QWhat's at the site, and what do you do there?
AIt's comprised primarily of forest land and some old agricultural fields. We have on-site, open to the public, campgrounds and over 10 miles of trails. We host public events. We have a building that people can rent [for] scheduled activities. . . . We have over 30 archaeological and historical sites, old buildings and so forth. But within that we also have what's called an entire open community neighborhood. Back in the 1700s and 1800s, when communities developed, they . . . developed slowly. Your brother might put a house in next to yours. Neighborhoods expanded that way, and they were naturally bounded by either creeks or ridges. [That's] very rare in Loudoun County, and, as you can imagine, it's getting even rarer. We've had field schools on-site for the past five years -- historians, archaeologists, biologists and actually chemists helping us to identify our cultural resources. Our next stage is going to be working to interpret that for the public, via something called public archaeology, and our hope is to work with the leading universities in Virginia to do that.
Why did you have to cut staff?
The Blue Ridge center began as a program of the Robert and Dee Leggett Foundation. It was started in 2000. In 2004, the Blue Ridge center incorporated as its own not-for-profit, which made us eligible to receive funds from a wider variety of sources. At that same time, the Leggett foundation began reducing its pledged commitments to support the center. . . . We needed to reduce our staff so we could continue to keep our pledge to the community to keep our doors open, albeit with reduced staffing.

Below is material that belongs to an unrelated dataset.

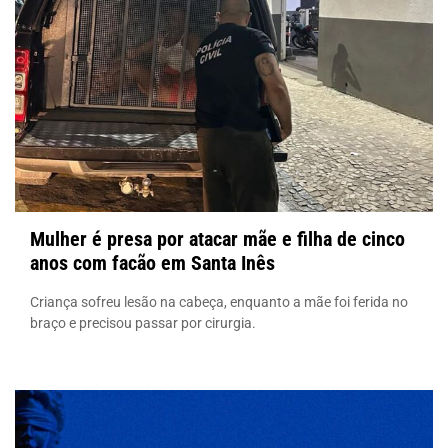
Mulher é presa por atacar mãe e filha de cinco
anos com facão em Santa Inês
Criança sofreu lesão na cabeça, enquanto a mãe foi ferida no
braço e precisou passar por cirurgia.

So we've made a commitment to engage the community in a way that can help us continue our operations into the future. We were in a little under $100,000 deficit, maybe in the $80,000-to-$100,000 range. In terms of staff, full-time staff that were laid off, it was three staff folks. Two were in our agricultural programs, and one was our director of operations and administration.
What would volunteers do to help keep things going?
What we're really looking to do is form a task force [of] people who are committed to a vision of the future of the center and helping us determine how to make that vision a reality. . . . We need to have to get a strong financial base. We have ongoing needs for things like trail maintenance.
Why do you believe this is an important place to preserve?
It's between the Blue Ridge Mountains and the Short Hill Mountain. It's called South Mountain in Maryland. You can see forest, and you can see fields and you can see great blue herons flying overhead. There's a great blue heron rookery just a couple miles upriver. Just to see that, and know that land will be there -- when we come and go -- for others to have it and experience, is very powerful for me. . . . Other creatures have that opportunity [too.] We have on-site a rare creature called a wood turtle, which is a threatened creature. . . . This property was going to be developed, before it was bought by the Robert and Dee Leggett Foundation. It came to their attention because it was actually going to be put into a luxury residential development. . . . They bought the land, and they've put it into conservation and they've opened it up to the public. . . . The idea that this land also provides homes for other creatures is very compelling.